Ces souffrances sont en bonne partie auto-infligées. Elles doivent beaucoup au « frein à la dette », cette règle introduite dans la Loi Fondamentale en 2009 qui plafonne la dette de l’État fédéral à 0,35% du PIB et interdit aux Länder d’en contracter aucune. Dans un pays qui tient volontiers l’endettement pour une faute morale, la préférence maladive pour l’austérité qui en découle est sans doute pour beaucoup dans l’état de stagnation où le continent s’est installé au moins depuis la crise des subprimes et celle de l’euro qui lui a succédé.
Aujourd’hui, cette frilosité n’est vraiment plus de saison. Il est heureux que ce soit en Allemagne même qu’elle soit en train de faire la démonstration de ses inconvénients. De plus en plus nombreuses sont les voix qui le constatent, à commencer par celle d’Angela Merkel, la chancelière qui a parrainé cette réforme constitutionnelle et qui, aujourd’hui la juge inadaptée à la situation présente.

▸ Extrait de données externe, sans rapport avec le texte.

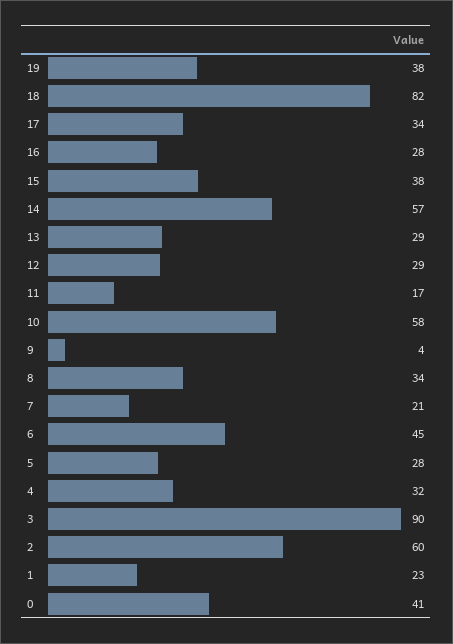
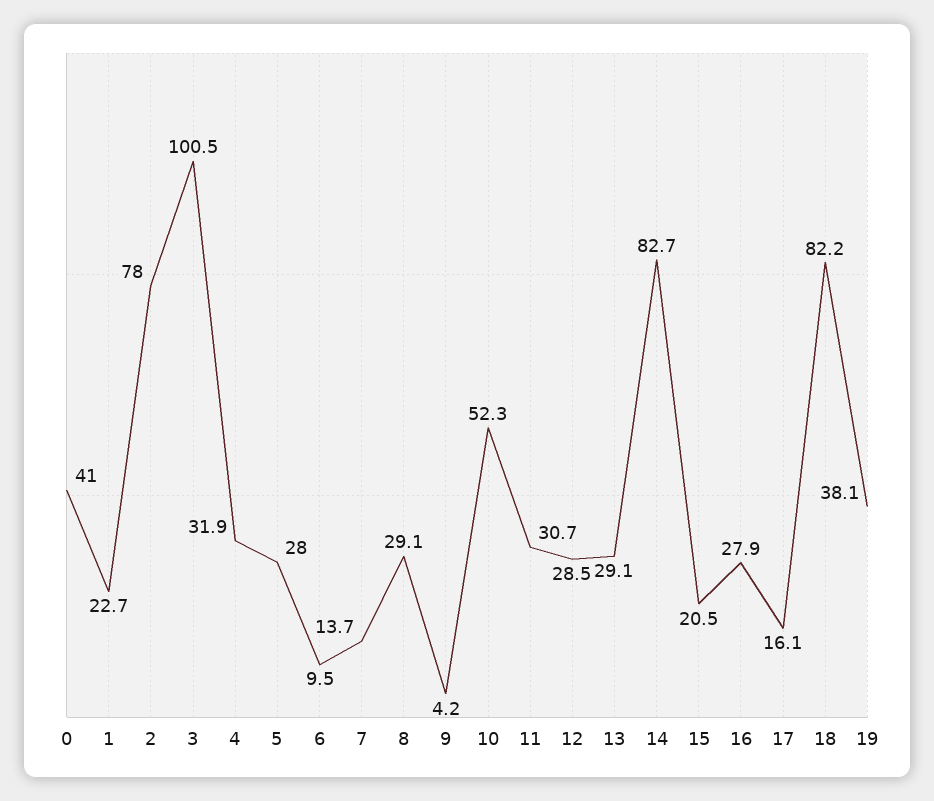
  {
    "19": 38.1,
    "18": 82.2,
-   "17": 34,
+   "17": 16.1,
    "16": 27.9,
-   "15": 38,
+   "15": 20.5,
-   "14": 57,
+   "14": 82.7,
    "13": 29.1,
    "12": 28.5,
-   "11": 17,
+   "11": 30.7,
-   "10": 58,
+   "10": 52.3,
    "9": 4.2,
-   "8": 34,
+   "8": 29.1,
-   "7": 21,
+   "7": 13.7,
-   "6": 45,
+   "6": 9.5,
    "5": 28,
    "4": 31.9,
-   "3": 90,
+   "3": 100.5,
-   "2": 60,
+   "2": 78,
    "1": 22.7,
    "0": 41
  }

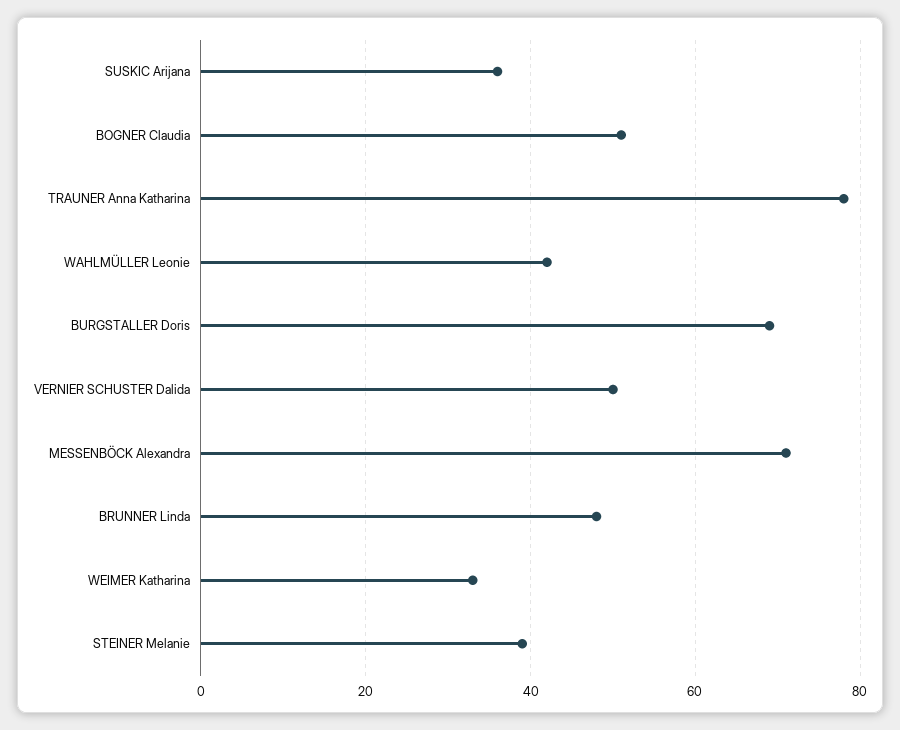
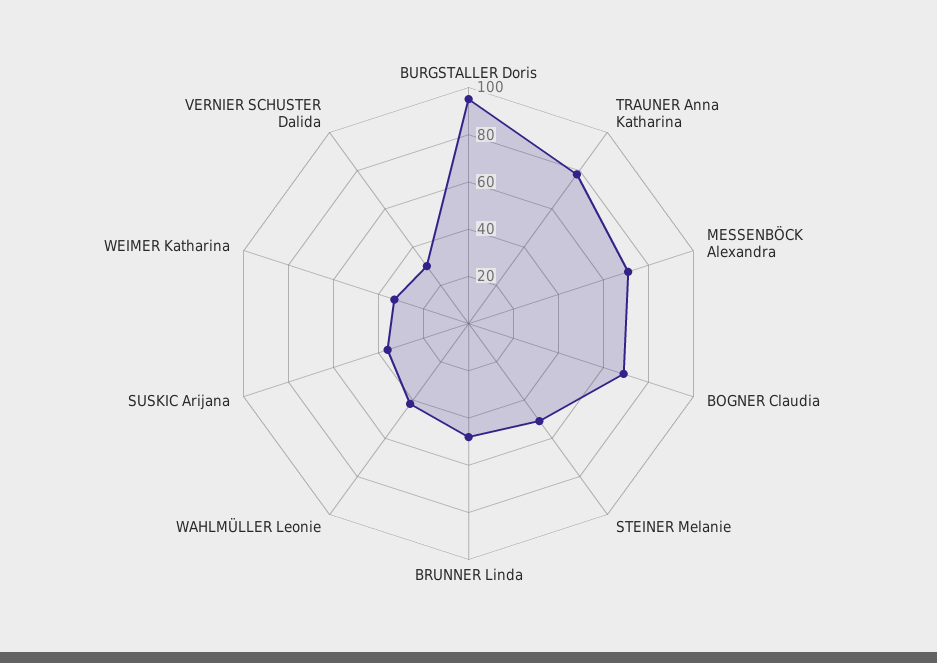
  {
    "SUSKIC Arijana": 35,
-   "BOGNER Claudia": 50,
+   "BOGNER Claudia": 70,
    "TRAUNER Anna Katharina": 80,
    "WAHLMÜLLER Leonie": 40,
-   "BURGSTALLER Doris": 70,
+   "BURGSTALLER Doris": 95,
-   "VERNIER SCHUSTER Dalida": 50,
+   "VERNIER SCHUSTER Dalida": 30,
    "MESSENBÖCK Alexandra": 70,
    "BRUNNER Linda": 50,
    "WEIMER Katharina": 35,
-   "STEINER Melanie": 40
+   "STEINER Melanie": 50
  }

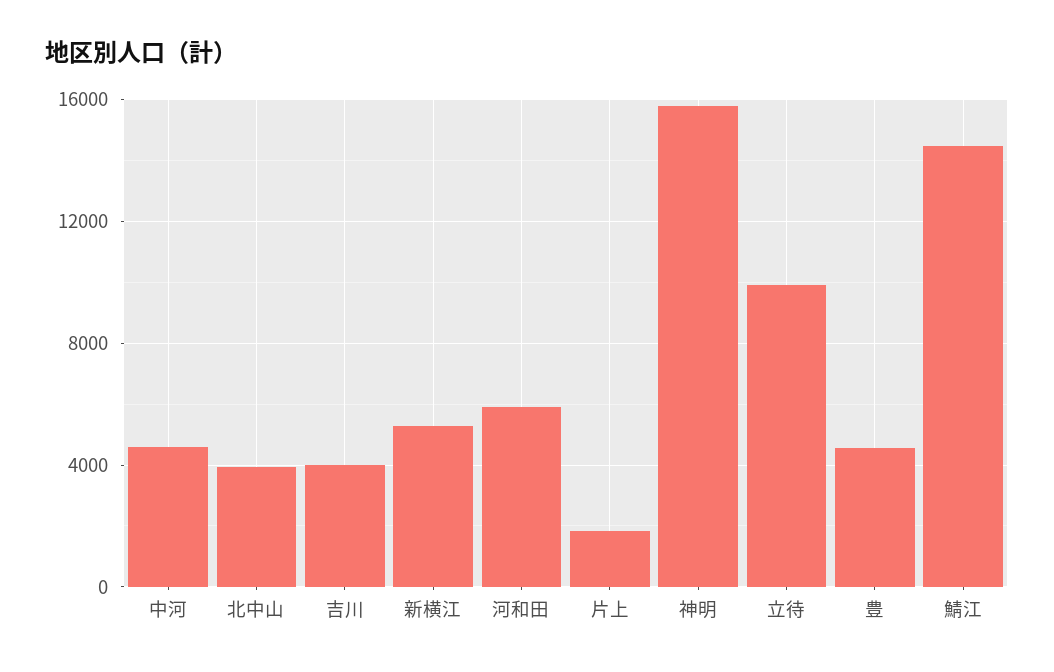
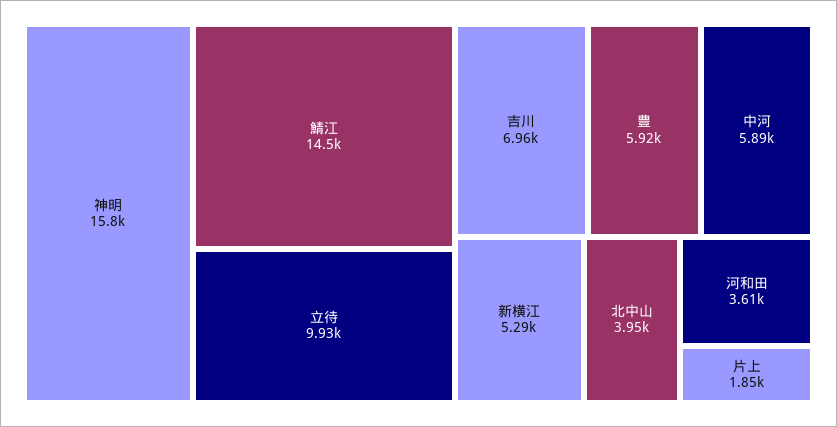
  {
-   "中河": 4500,
+   "中河": 5890,
    "北中山": 3950,
-   "吉川": 4000,
+   "吉川": 6960,
    "新横江": 5290,
-   "河和田": 6000,
+   "河和田": 3610,
    "片上": 1850,
    "神明": 15800,
    "立待": 9930,
-   "豊": 4500,
+   "豊": 5920,
    "鯖江": 14500
  }

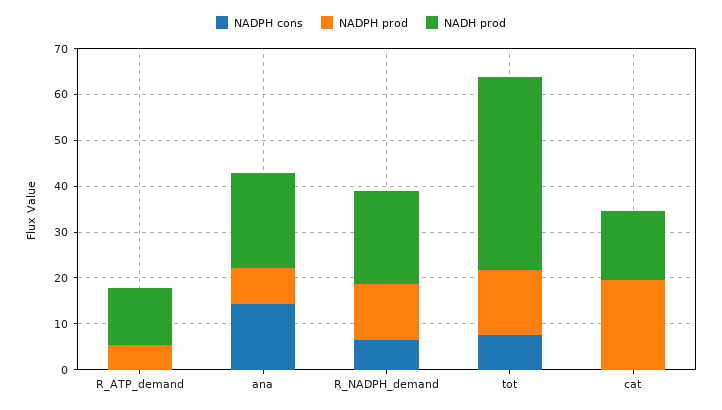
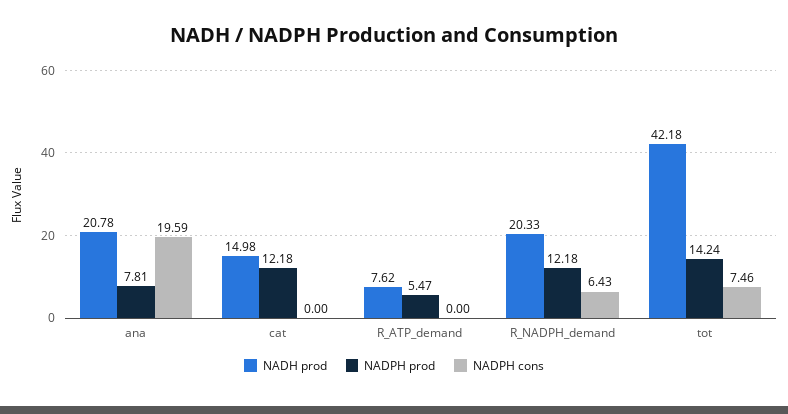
  {
    "NADPH cons": {
      "R_ATP_demand": 0,
-     "ana": 14,
+     "ana": 19.59,
      "R_NADPH_demand": 6.43,
      "tot": 7.46,
      "cat": 0
    },
    "NADPH prod": {
      "R_ATP_demand": 5.47,
      "ana": 7.81,
      "R_NADPH_demand": 12.18,
      "tot": 14.24,
-     "cat": 20
+     "cat": 12.18
    },
    "NADH prod": {
-     "R_ATP_demand": 12,
+     "R_ATP_demand": 7.62,
      "ana": 20.78,
      "R_NADPH_demand": 20.33,
      "tot": 42.18,
      "cat": 14.98
    }
  }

Il faut une majorité des deux tiers pour réviser la constitution. Le SPD et les Verts sont favorables à l’assouplissement du frein. Les Libéraux s’y opposent. A la CDU, les esprits sont partagés même s’ils évoluent timidement en faveur de la réforme. Pour les élections fédérales qui doivent se tenir le 23 février prochain, les sondages donnent à ces derniers une forte avance. Quant à l’électorat, il continue de soutenir le maintien du frein, à une majorité qui se réduit néanmoins régulièrement depuis un an. Les paris sont donc largement ouverts mais la barre à franchir est élevée.
Il faut d’autant plus croiser les doigts que l’affaire aura des répercussions bien au-delà de l’Allemagne. L’avenir de l’Europe est pour une bonne part suspendu à la mise en œuvre de vastes programmes d’investissement dans tous les domaines : défense et sécurité, changement climatique, adaptation industrielle, infrastructures etc.